St. Ignatius of Antioch pray for us!

Peculiar People

From the Bottom Up

I trust you have been encouraged, challenged and informed by this blog. In the weeks to come expect to find new blogs on Mondays, Wednesdays and Fridays. 

Yesterday my local parish, St. Peter’s in Merchantville, New Jersey, began the annual Forty Hours of Prayer. The focus for this year’s forty hours is “Reparation, Healing and Renewal”—reparation for the evils committed by a handful of priests and bishops, healing for the victims of sexual abuse, and renewal of the Church at the local, diocesan, national and universal Church levels.

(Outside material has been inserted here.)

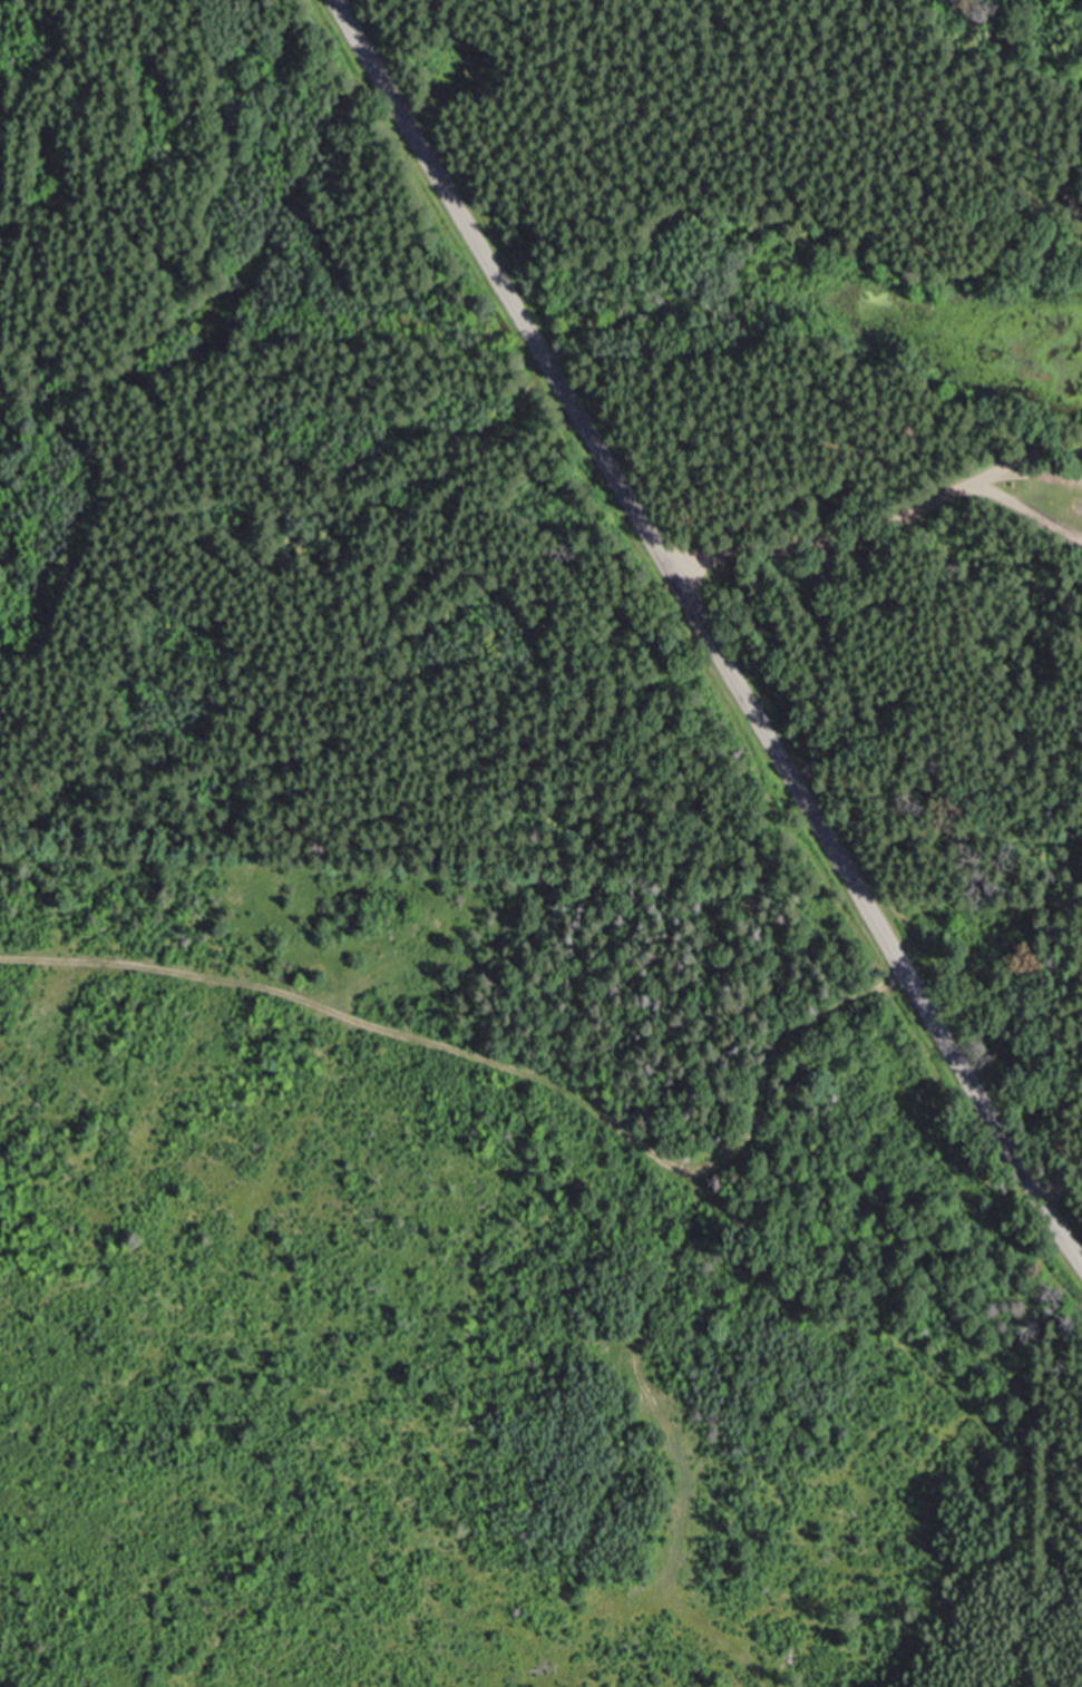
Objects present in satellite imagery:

At the inaugural Mass at 3:00 p.m. yesterday, my pastor Fr. Tim Byerley gave a homily outlining these three aspects of our prayer focus. I want to highlight his thoughts from the third point: Renewal or reform. Last week Fr. Tim attended a conference in Washington, DC, the NAPA Institute’s Principled Entrepreneurship Conference. Two of the speakers at this conference were Gerhard Cardinal Müller of Germany and Dr. Scott Hahn. Cardinal Müller spoke of the importance of renewing and reforming the Church from the top down. He reminded the attendees how God has raised up saints in the past to call the Church back to holiness, and how at times God has even employed visitations of the Blessed Virgin Mary to speak truth to the Church, for example at Fatima, just over one hundred years ago. We must pray that there will be men and women who will faithfully speak truth to leadership as St. Catherine of Siena did to Pope Gregory XI convincing him to leave Avignon and take his rightful place in Rome; as Saints Robert Bellarmine, Charles Borromeo, and Philip Neri who were instrumental in the Counter-Reformation and the Council of Trent to restore and reform the Church from within. Who will be that saint or group of saints today?

Dr. Scott Hahn spoke of the importance of the Church being renewed and reformed from the bottom up. This is also very important and Dr. Hahn spoke to the conference as a layman himself. His focus was on the importance of lay Catholics living holy lives. He specifically referenced the need for couples to live out the Sacrament of Holy Matrimony and through their sacrament to honor each other, have children and raise those children to love God and the Church who will then became faithful priests, religious, and married couples who will in turn do the same. If Catholics would be faithful to do this, in one generation the Church would be renewed and reformed and the society would be impacted for the good.

He mentioned some specific ways in which married couples could achieve this, and all by God’s grace being poured out into their lives:

  • Lifetime commitment to marriage. What God has joined, no one should separate.
  • Rejection of contraception. Every couple must be open to life and using birth control is not something a Catholic can practice.
  • Rejection of pornography. Pornography is insidious in our culture. Back in 1964, Supreme Court Justice Potter Stewart said of pornography, “I know it when I see it.” Today we are so inundated by a culture of pornography that we sometimes struggle to recognize it when it gently laps on our shores, then before you know it the tide has come in and we are completely immersed. It’s time to reset our filters and reject what will destroy us, our marriages and our families, especially our children.
  • Commitment to raise godly children and grandchildren. Our children and grandchildren will not become holy by osmosis. We cannot expect that their education, religious or otherwise, their peers, the media and the culture in general will lead them to God. At best it will be neutral. It is our role and responsibility and God-given commission to “train up” our children and persist in their religious upbringing. We would not leave their nutrition, health, and general education to chance. Why would we put their immortal souls at the risk of hell by not leading them into the way of truth?

Whether you are participating in a Forty Hours of Prayer or not, set aside some time to pray, fast and seek how you may follow after our Lord in this challenging time. This is not something we can take lightly. Our destiny and the destiny of the next generation depend upon our faithfulness to respond to God.

Saints Catherine of Siena, Robert Bellarmine, Charles Borromeo and Philip Neri pray for us!